*** Opening Exercise passage ***

Bless your heart, Ron Livingston. You just may be the most persistent man in television. It seems you keep showing up in new series each year or so, only to have that series go down in the proverbial flames right before our eyes. And yet, you continue to try again. You find another interesting project to which you can lend your talent, and you bring the very most of whatever the character requires. You never seem to phone it in. You always seem to be giving each new role your absolute best, and each new character seems to have even more depth than your last. This can’t be all good writing — for in truth, some of the writing hasn’t been good at all on one or two of your series. I feel certain the depth comes from you. And that is what keeps me returning to each and every new series in which you star.

*** Closing Exercise passage ***
*** Opening Stored data ***

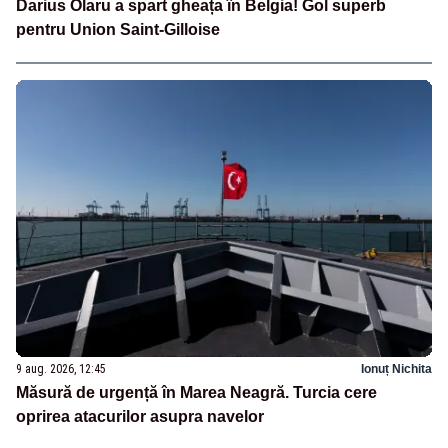
Darius Olaru a spart gheața în Belgia! Gol superb
pentru Union Saint-Gilloise
9 aug. 2026, 12:45
Ionuț Nichita
Măsură de urgență în Marea Neagră. Turcia cere
oprirea atacurilor asupra navelor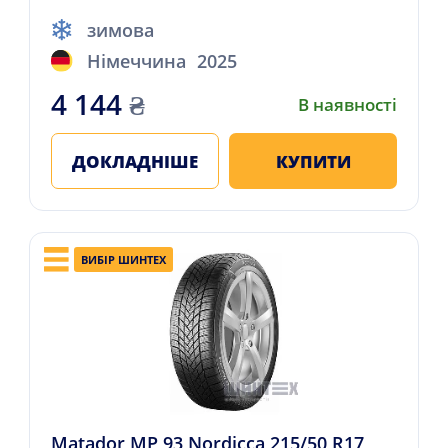
зимова
Німеччина
2025
4 144
₴
В наявності
ДОКЛАДНІШЕ
КУПИТИ
ВИБІР ШИНТЕХ
Matador MP 93 Nordicca 215/50 R17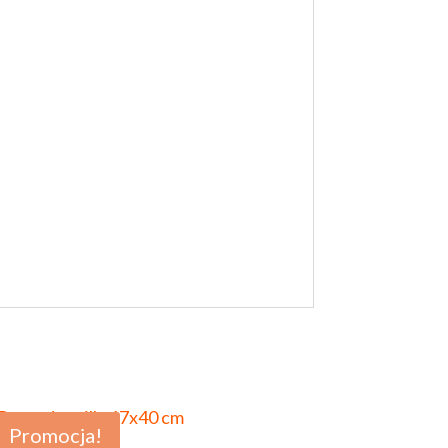
Promocja!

*** Closing Stored data ***

## What this task involves
Continue the passage addressed to Ron Livingston, starting right after its final sentence.

## Result for this exercise
But Ron… it’s getting a bit ridiculous now. And I’m not sure my heart can continue to withstand the pain of investing fully in one of your new shows only to have it pulled away from me — from us! — yet again. I’m almost to the point of not wanting to watch at all for fear that I may lose you once again to the black hole of defunct series. But I can’t not watch! You have brought to me some of the best characters in all of television (and movies, too!), and I just feel I owe it to you to follow wherever you lead. How empty my life would have been without your Capt. Nixon in Band of Brothers or your portrayal of every office drone’s hero in Office Space. My television landscape would never have been the same without Standoff, and I wouldn’t have cared one bit for Sex and the City except that your Jack Berger was so ridiculously frustrating to watch. And now you’ve brought to me Defying Gravity, a series I honestly didn’t think would interest me at first but which quickly crawled beneath my skin solely because of your baseball-loving Maddux Donner. For a series that didn’t quite have a good grasp on what it was trying to become — for, really, there was no need for that supernatural/alien contrivance known as Beta; it could have been so fantastic all on its own simply by focusing on the human relationships of a crew out on a six-year space mission — your presence held the entire ensemble together and gave the series weight. I fear I may lose it, as well, just when I had become fully engaged. And honestly, I can’t take much more of this.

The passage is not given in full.